The International Finance Corporation (IFC) estimates that 65 million firms, or 40% of formal micro, small and medium enterprises in developing countries, have an unmet financing need of $5.2 trillion every year
“We serve FMCG retailers, especially the ones that are too small to access traditional bank finance for their businesses. The only option these MSMEs have has been digital consumer loans, which are not always suitable for them. We are filling a critical gap in providing stock financing, which enables small businesses to grow their turnovers by more than 40%,” said Zanifu co-founder and chief operating officer, Steve Biko.

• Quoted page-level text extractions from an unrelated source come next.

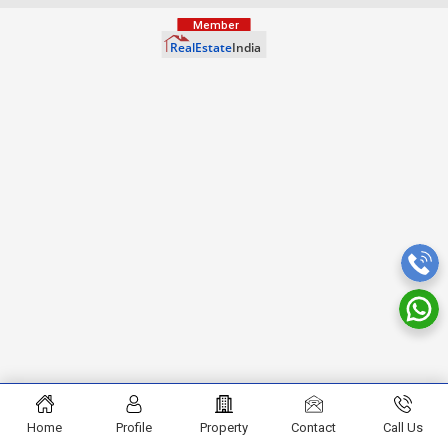
Home
Profile
Property
Contact
Call Us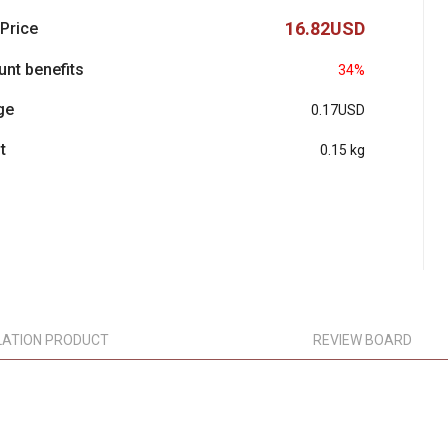
16.82USD
 Price
unt benefits
34%
ge
0.17USD
t
0.15 kg
LATION PRODUCT
REVIEW BOARD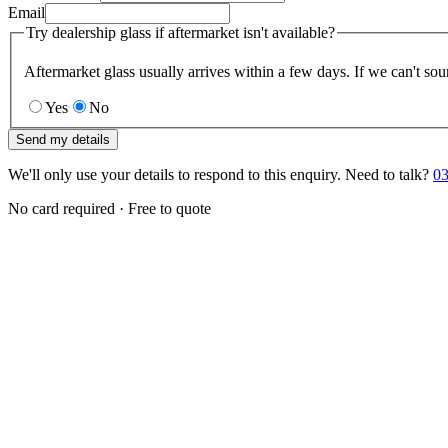
Email
Try dealership glass if aftermarket isn't available?
Aftermarket glass usually arrives within a few days. If we can't sou
Yes
No
Send my details
We'll only use your details to respond to this enquiry. Need to talk?
03
No card required · Free to quote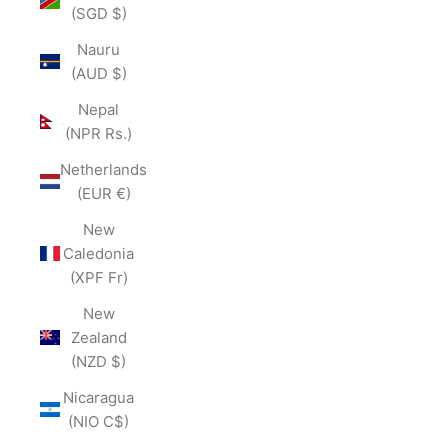
(SGD $)
Nauru
(AUD $)
Nepal
(NPR Rs.)
Netherlands
(EUR €)
New
Caledonia
(XPF Fr)
New
Zealand
(NZD $)
Nicaragua
(NIO C$)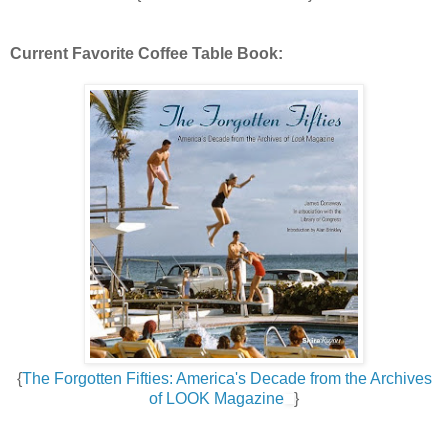
Current Favorite Coffee Table Book:
{
The Forgotten Fifties: America's Decade from the Archives
of LOOK Magazine
}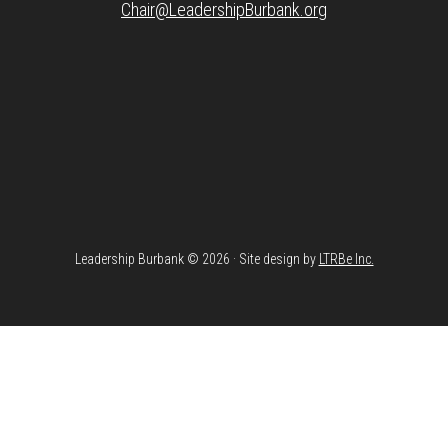
Chair@LeadershipBurbank.org
Leadership Burbank © 2026 · Site design by
LTRBe Inc.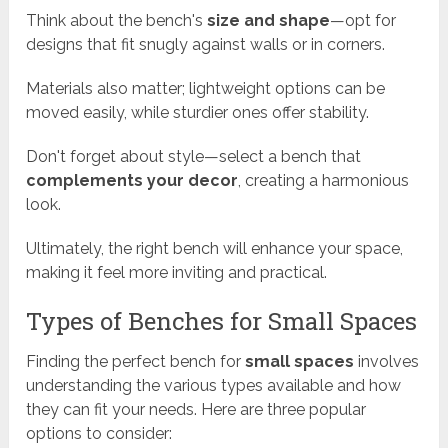
Think about the bench's
size and shape
—opt for
designs that fit snugly against walls or in corners.
Materials also matter; lightweight options can be
moved easily, while sturdier ones offer stability.
Don't forget about style—select a bench that
complements your decor
, creating a harmonious
look.
Ultimately, the right bench will enhance your space,
making it feel more inviting and practical.
Types of Benches for Small Spaces
Finding the perfect bench for
small spaces
involves
understanding the various types available and how
they can fit your needs. Here are three popular
options to consider: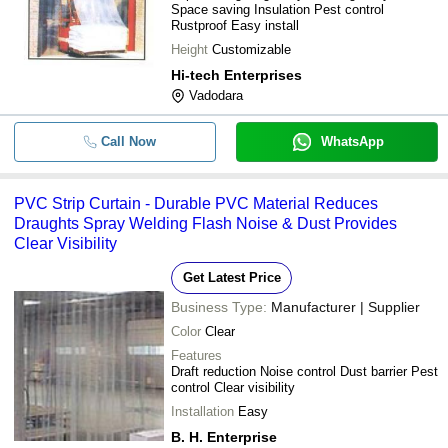
Space saving Insulation Pest control
Rustproof Easy install
Height
Customizable
Hi-tech Enterprises
Vadodara
Call Now
WhatsApp
PVC Strip Curtain - Durable PVC Material Reduces
Draughts Spray Welding Flash Noise & Dust Provides
Clear Visibility
Get Latest Price
Business Type:
Manufacturer | Supplier
Color
Clear
Features
Draft reduction Noise control Dust barrier Pest
control Clear visibility
Installation
Easy
B. H. Enterprise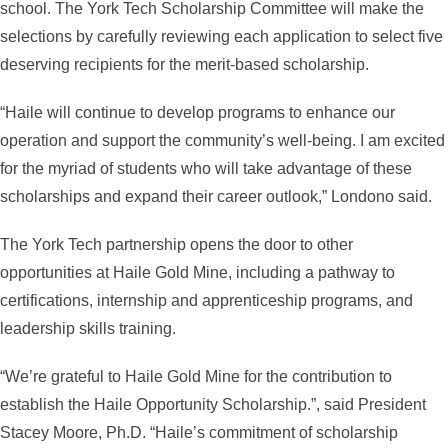
school. The York Tech Scholarship Committee will make the
selections by carefully reviewing each application to select five
deserving recipients for the merit-based scholarship.
“Haile will continue to develop programs to enhance our
operation and support the community’s well-being. I am excited
for the myriad of students who will take advantage of these
scholarships and expand their career outlook,” Londono said.
The York Tech partnership opens the door to other
opportunities at Haile Gold Mine, including a pathway to
certifications, internship and apprenticeship programs, and
leadership skills training.
“We’re grateful to Haile Gold Mine for the contribution to
establish the Haile Opportunity Scholarship.”, said President
Stacey Moore, Ph.D. “Haile’s commitment of scholarship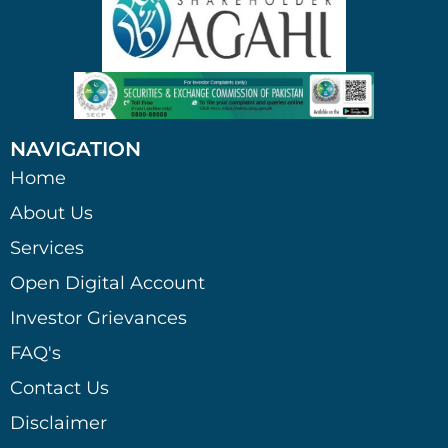
NAVIGATION
Home
About Us
Services
Open Digital Account
Investor Grievances
FAQ's
Contact Us
Disclaimer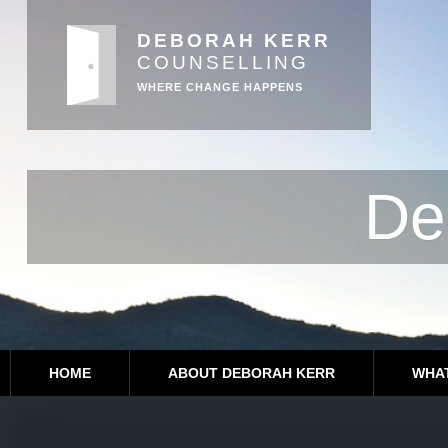
DEBORAH KERR
COUNSELLING
WHERE CHANGE HAPPENS
De
HOME
ABOUT DEBORAH KERR
WHAT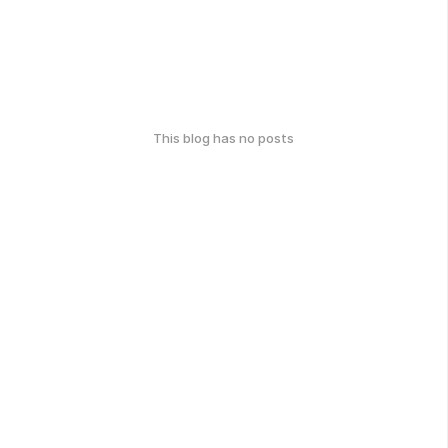
This blog has no posts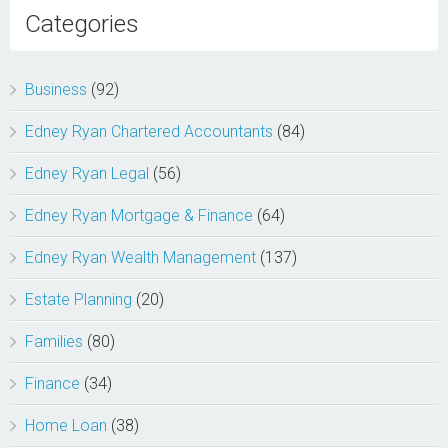
Categories
Business
(92)
Edney Ryan Chartered Accountants
(84)
Edney Ryan Legal
(56)
Edney Ryan Mortgage & Finance
(64)
Edney Ryan Wealth Management
(137)
Estate Planning
(20)
Families
(80)
Finance
(34)
Home Loan
(38)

“The FMCG segment has the highest working capital needs within MSMEs, and the velocity of the goods they sell allows us to safely underwrite unsecured business credit to them.”

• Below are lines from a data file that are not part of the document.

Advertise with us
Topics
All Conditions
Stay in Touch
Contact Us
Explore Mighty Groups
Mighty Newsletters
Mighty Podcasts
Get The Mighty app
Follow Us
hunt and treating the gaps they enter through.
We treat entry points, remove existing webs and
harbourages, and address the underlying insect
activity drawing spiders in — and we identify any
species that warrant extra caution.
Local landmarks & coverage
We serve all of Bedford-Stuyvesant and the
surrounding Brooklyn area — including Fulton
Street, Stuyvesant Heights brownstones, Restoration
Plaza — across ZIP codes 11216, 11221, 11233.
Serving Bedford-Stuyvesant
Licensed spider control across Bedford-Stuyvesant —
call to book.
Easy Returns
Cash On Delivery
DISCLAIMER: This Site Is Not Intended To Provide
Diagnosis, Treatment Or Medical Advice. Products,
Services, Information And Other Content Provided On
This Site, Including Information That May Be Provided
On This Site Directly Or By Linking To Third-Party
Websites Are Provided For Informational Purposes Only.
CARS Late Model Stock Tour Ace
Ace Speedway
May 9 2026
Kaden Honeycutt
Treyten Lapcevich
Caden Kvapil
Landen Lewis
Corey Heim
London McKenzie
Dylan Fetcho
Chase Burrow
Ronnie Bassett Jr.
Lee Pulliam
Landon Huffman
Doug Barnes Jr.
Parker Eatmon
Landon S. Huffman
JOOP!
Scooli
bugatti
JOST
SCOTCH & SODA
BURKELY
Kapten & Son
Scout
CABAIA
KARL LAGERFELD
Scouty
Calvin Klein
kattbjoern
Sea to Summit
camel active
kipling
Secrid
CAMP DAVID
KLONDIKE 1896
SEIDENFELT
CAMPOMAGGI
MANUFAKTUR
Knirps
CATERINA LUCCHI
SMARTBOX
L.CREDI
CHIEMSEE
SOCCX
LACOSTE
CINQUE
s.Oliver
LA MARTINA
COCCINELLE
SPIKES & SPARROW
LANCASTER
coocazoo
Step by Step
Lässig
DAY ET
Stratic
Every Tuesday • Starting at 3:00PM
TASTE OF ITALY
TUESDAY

Zanifu was founded by Biko and Sebastian Mithika who launched the financing business in 2018, one year after founding the startup in 2017. To date, the startup has extended 85,000 working capital loans worth over $13 million (R1 967 979 00,00) to 7,000 businesses in Kenya.
Informal businesses are an integral part of Kenya’s economy and contribute 33.8% of the country’s GDP and are responsible for 83.4% of employment outside of small-scale agriculture. Despite this, access to finance remains the main hindrance to growth.

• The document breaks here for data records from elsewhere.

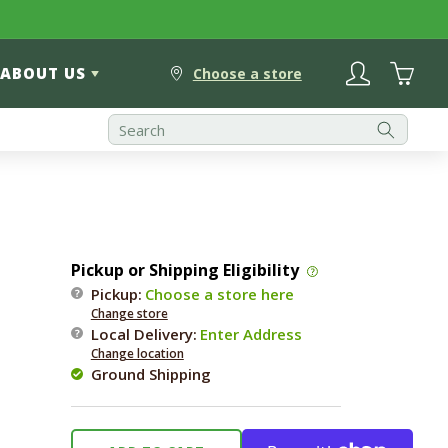
Log
Cart
ABOUT US
in
Choose a store
Pickup or Shipping Eligibility
Pickup:
Choose a store here
Change store
Local Delivery
:
Enter Address
Change location
Ground Shipping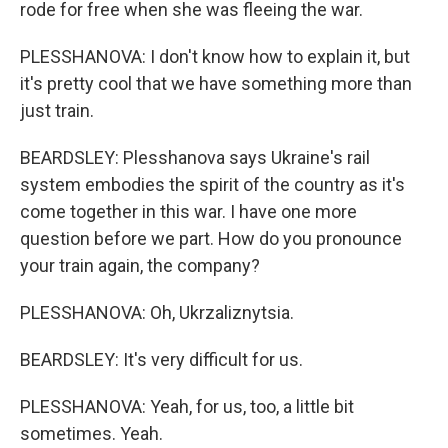
rode for free when she was fleeing the war.
PLESSHANOVA: I don't know how to explain it, but
it's pretty cool that we have something more than
just train.
BEARDSLEY: Plesshanova says Ukraine's rail
system embodies the spirit of the country as it's
come together in this war. I have one more
question before we part. How do you pronounce
your train again, the company?
PLESSHANOVA: Oh, Ukrzaliznytsia.
BEARDSLEY: It's very difficult for us.
PLESSHANOVA: Yeah, for us, too, a little bit
sometimes. Yeah.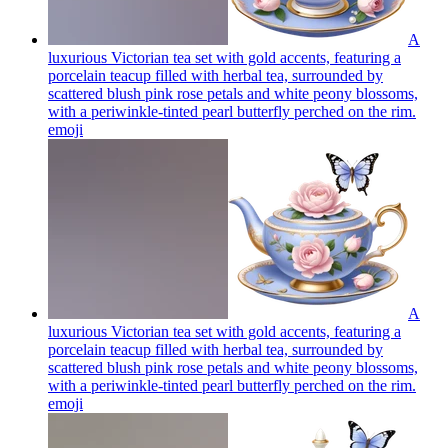
A
luxurious Victorian tea set with gold accents, featuring a
porcelain teacup filled with herbal tea, surrounded by
scattered blush pink rose petals and white peony blossoms,
with a periwinkle-tinted pearl butterfly perched on the rim.
emoji
A
luxurious Victorian tea set with gold accents, featuring a
porcelain teacup filled with herbal tea, surrounded by
scattered blush pink rose petals and white peony blossoms,
with a periwinkle-tinted pearl butterfly perched on the rim.
emoji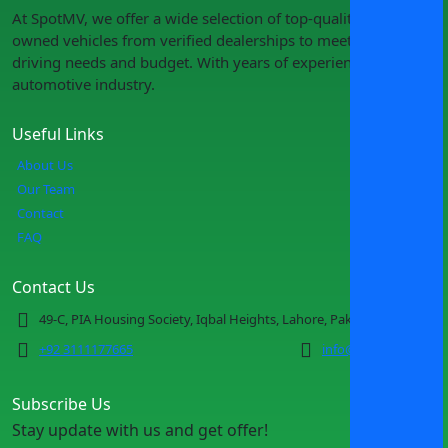
At SpotMV, we offer a wide selection of top-quality pre-
owned vehicles from verified dealerships to meet your
driving needs and budget. With years of experience in the
automotive industry.
Useful Links
About Us
Our Team
Contact
FAQ
Contact Us
49-C, PIA Housing Society, Iqbal Heights, Lahore, Pakistan
+92 3111177665
info@spotmv.com
Subscribe Us
Stay update with us and get offer!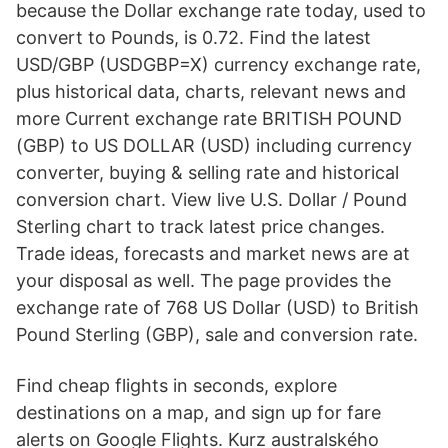
because the Dollar exchange rate today, used to
convert to Pounds, is 0.72. Find the latest
USD/GBP (USDGBP=X) currency exchange rate,
plus historical data, charts, relevant news and
more Current exchange rate BRITISH POUND
(GBP) to US DOLLAR (USD) including currency
converter, buying & selling rate and historical
conversion chart. View live U.S. Dollar / Pound
Sterling chart to track latest price changes.
Trade ideas, forecasts and market news are at
your disposal as well. The page provides the
exchange rate of 768 US Dollar (USD) to British
Pound Sterling (GBP), sale and conversion rate.
Find cheap flights in seconds, explore
destinations on a map, and sign up for fare
alerts on Google Flights. Kurz australského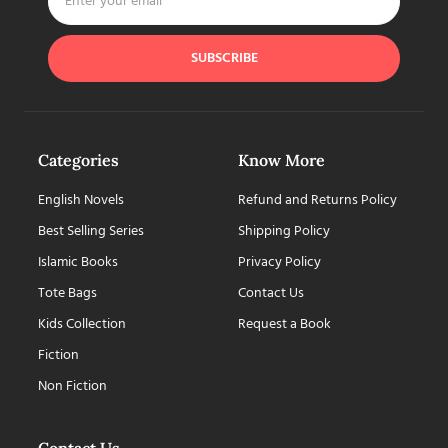
SUBSCRIBE
Categories
Know More
English Novels
Refund and Returns Policy
Best Selling Series
Shipping Policy
Islamic Books
Privacy Policy
Tote Bags
Contact Us
Kids Collection
Request a Book
Fiction
Non Fiction
Contact Us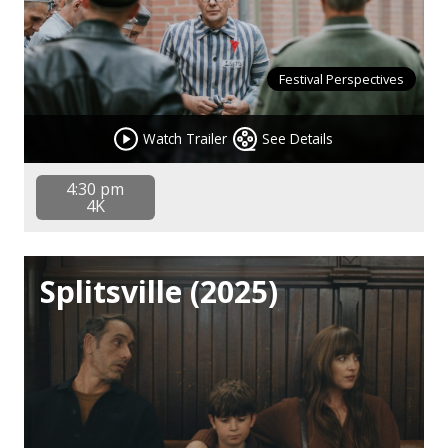
Festival Perspectives
Watch Trailer
See Details
4:30 pm
4K
Splitsville (2025)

Through Zanifu’s loan app, retailers are able to upload information including historical purchases which the fintech’s algorithm assesses prior to assigning a credit limit. Once the loan is accepted, retailers have up to one month to pay it back with an interest rate of 3.5 to 5%.
According to the World Bank: “Small and Medium Enterprises (SMEs) play a major role in most economies, particularly in developing countries. SMEs account for the majority of businesses worldwide and are important contributors to job creation and global economic development. They represent about 90% of businesses and more than 50% of employment worldwide. Formal SMEs contribute up to 40% of national income (GDP) in emerging economies. These numbers are significantly higher when informal SMEs are included.”
The organisation continues by saying: “However, access to finance is a key constraint to SME growth, it is the second most cited obstacle facing SMEs to grow their businesses in emerging markets and developing countries. SMEs are less likely to be able to obtain bank loans than large firms; instead, they rely on internal funds, or cash from friends and family, to launch and initially run their enterprises.”
Following the successful funding round, Zanifu is now eyeing expansion into Ghana and Uganda which is currently the playing ground for fintech startups Numida and Payhippo who both provide unsecured financing to small businesses.